> _Study text_
[Start of section]

Professor MILLER. You used the term "line of authority," Senator, not "item."

Senator GURNEY. Well, is this an authority, in my proposition, providing I stated the case?

Professor MILLER. I assume you stated the case correctly, Senator. I would assume that.

Senator GURNEY. But I do want you to read it so that you can confirm the assumption that I gave it to you correctly.

Professor MILLER. I have no doubt about it, Senator. Certainly it could be used as an authority. Whether it is a compelling or persuasive authority depends on a number of other factors.

Senator GURNEY. Here is another case that might make the thing more persuasive. It is Fleming v. Mohawk Company, 331 U.S. 111. Here, the President, by Executive order, consolidated the OPA and three other agencies into the Office of Temporary Control, and his authority, of course, was challenged in this case, and the Court held against that, that such action was ratified by subsequent appropriation acts of Congress.

Professor MILLER. That is a wartime case; is it not, Senator?
Senator GURNEY. Well, I do not know whether it is or not.

[End of section]

> _Apply what you read_
1. In the hearing transcript, rewrite Senator Gurney's paragraph beginning "Here is another case that might make the thing more persuasive" in fewer words, keeping its main facts.
2. Carry the hearing transcript forward from its last line, keeping the same speakers and format.

> _Dataset entries_
[Start of section]

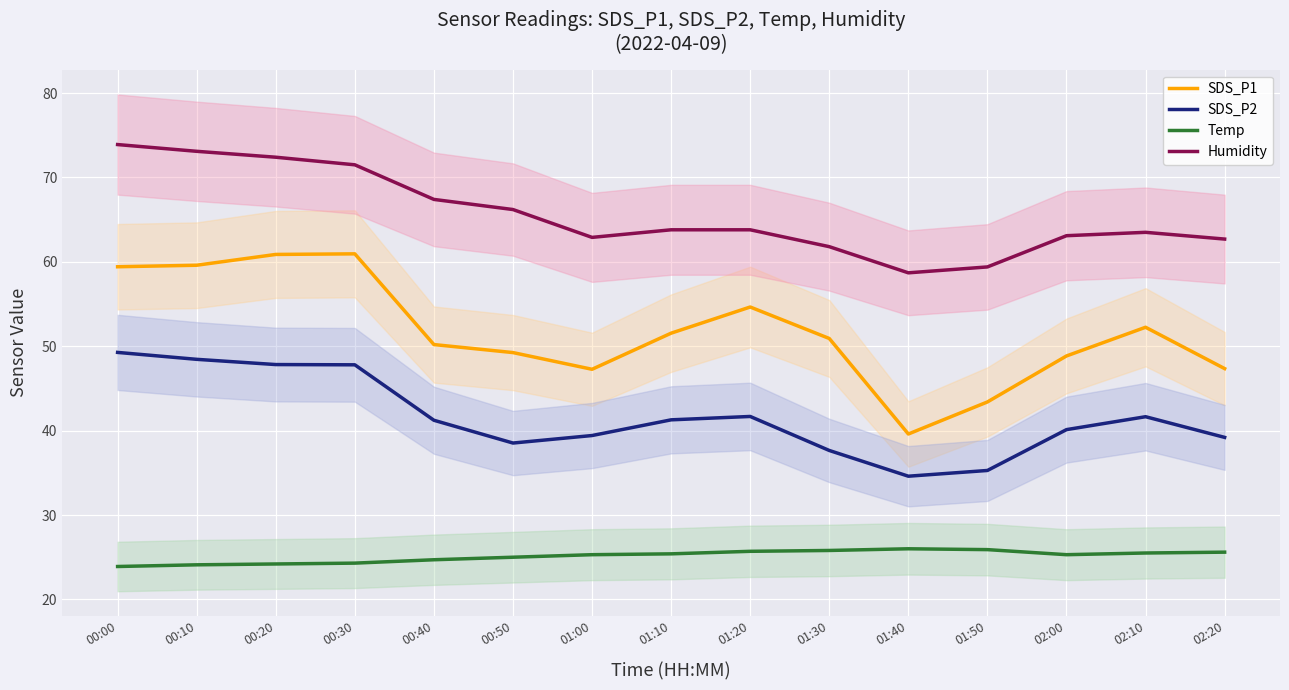

Reading left to right, what are all the values shown in this chart?

SDS_P1: 00:00=59.4	00:10=59.6	00:20=60.9	00:30=61.0	00:40=50.2	00:50=49.2	01:00=47.3	01:10=51.5	01:20=54.6	01:30=50.9	01:40=39.6	01:50=43.4	02:00=48.9	02:10=52.2	02:20=47.4
SDS_P2: 00:00=49.3	00:10=48.5	00:20=47.8	00:30=47.8	00:40=41.2	00:50=38.5	01:00=39.4	01:10=41.3	01:20=41.7	01:30=37.6	01:40=34.6	01:50=35.3	02:00=40.1	02:10=41.6	02:20=39.2
Temp: 00:00=23.9	00:10=24.1	00:20=24.2	00:30=24.3	00:40=24.7	00:50=25.0	01:00=25.3	01:10=25.4	01:20=25.7	01:30=25.8	01:40=26.0	01:50=25.9	02:00=25.3	02:10=25.5	02:20=25.6
Humidity: 00:00=73.9	00:10=73.1	00:20=72.4	00:30=71.5	00:40=67.4	00:50=66.2	01:00=62.9	01:10=63.8	01:20=63.8	01:30=61.8	01:40=58.7	01:50=59.4	02:00=63.1	02:10=63.5	02:20=62.7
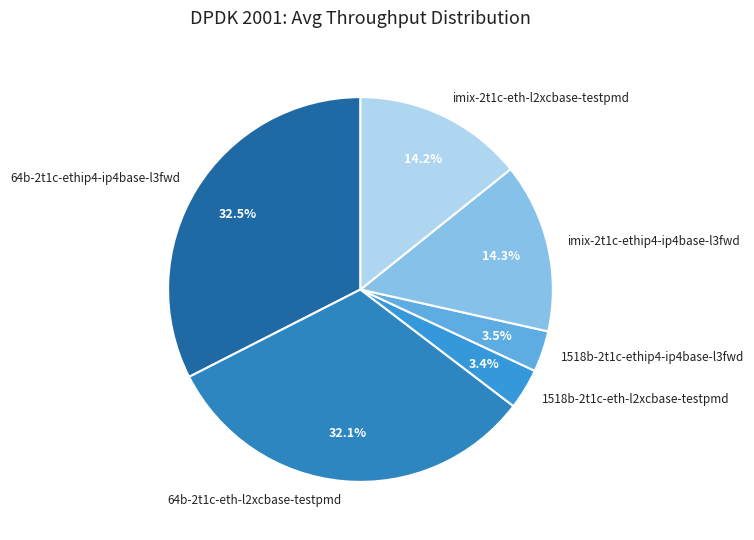

To the nearest percent, what is the average slice percentage?

17%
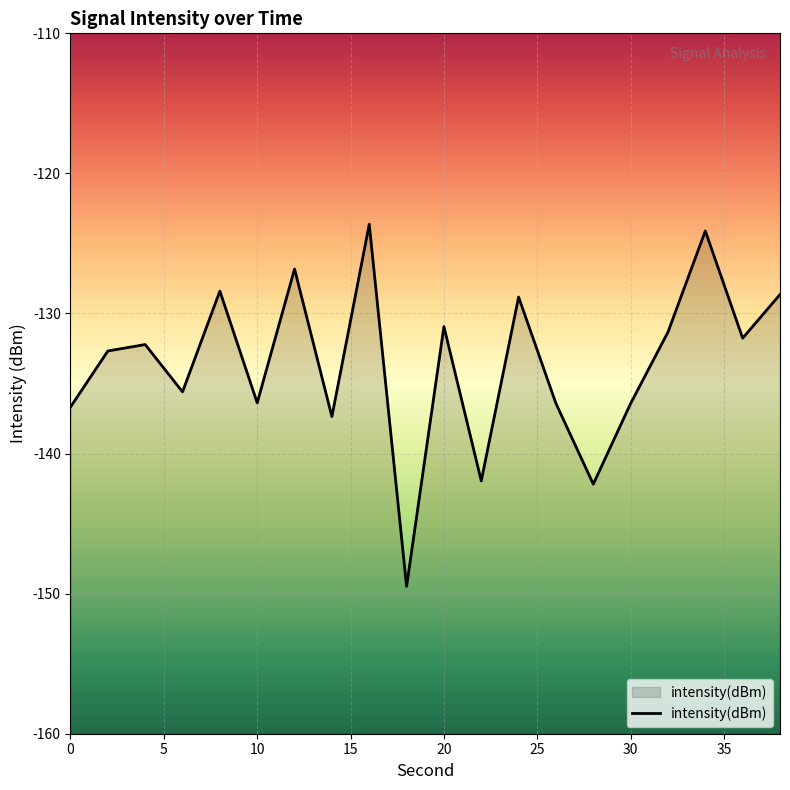

What is the smallest value displayed?

-149.5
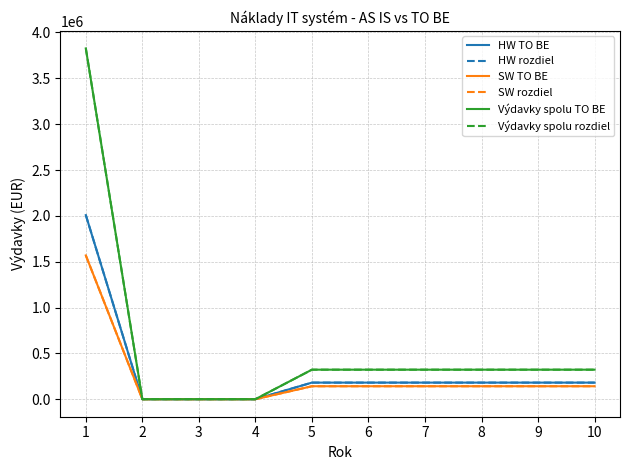

At which label does Výdavky spolu TO BE first exceed 321850?

1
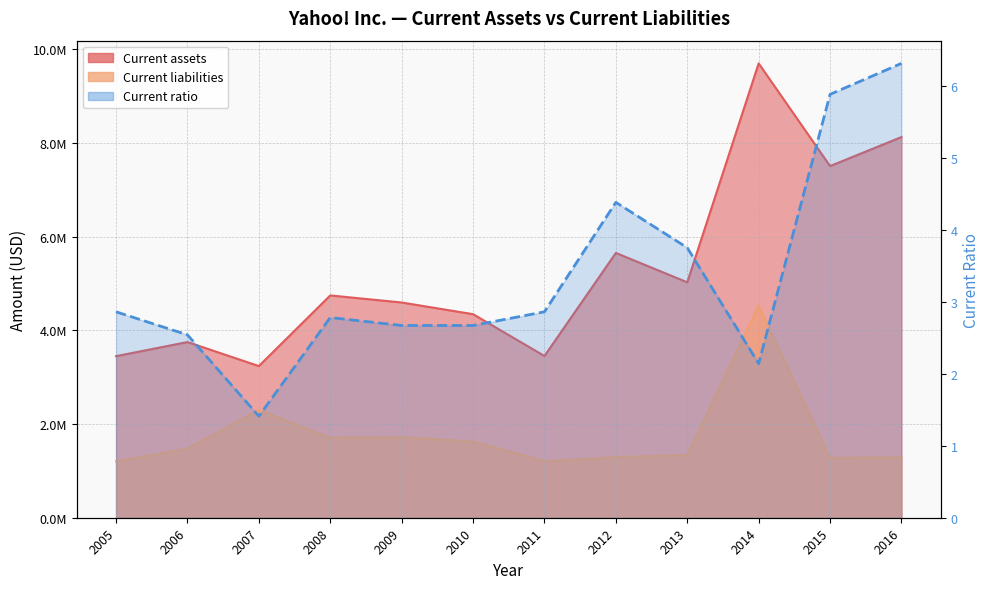

True or false: the data shows 0.3 at 2007.

False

[End of section]

> _Answers to the tasks_
1. Senator Gurney cites Fleming v. Mohawk Company, 331 U.S. 111, to strengthen his argument. In that case, the President used an Executive order to merge the OPA and three other agencies into the Office of Temporary Control. When his authority was challenged, the Court ruled against the challenge, holding that later appropriation acts of Congress had ratified the action.

2.
Professor MILLER. You said "OPA." I assume it is.

Senator GURNEY. I think some of this may be somewhat earlier. Professor MILLER. I doubt very much, Senator, if one can draw on any wartime cases as a basis for this.

Senator GURNEY. Why is that?

Professor MILLER. Because a wartime is an emergency condition and situation, and a war is such that the courts, the executive, and the legislature work together to win a war. I do not believe that any wartime case should be considered to be a precedent for present-day actions. If it is a wartime case, if it is an OPA case, then it must be a wartime

case.

Senator GURNEY. Well, I did check with one of my staff people. This Executive order occurred after the war was finished, which is a point of interest, although it may have had to do with wartime powers.

But I take it that your testimony is that no line of authority involving Executive orders during wartime is any precendent for any other Executive orders; is that your statement?

Professor MILLER. I would certainly hesitate to say this-that because the Supreme Court upheld the forcible exclusion of 125 Japanese-Americans from the west coast, the Congress and the President acting together can pass legislation or that an Executive order could be executed that would take 100,000 people out of Washington and put them out in the middle of Utah, or some place like that. Now, you can read those prior cases in that connection if you want to. I would hate to use a wartime case.

Senator GURNEY. What did this Japanese case decide?

Are you saying that it held that a wartime Executive order does not apply to any other; is that it? That was the question I asked.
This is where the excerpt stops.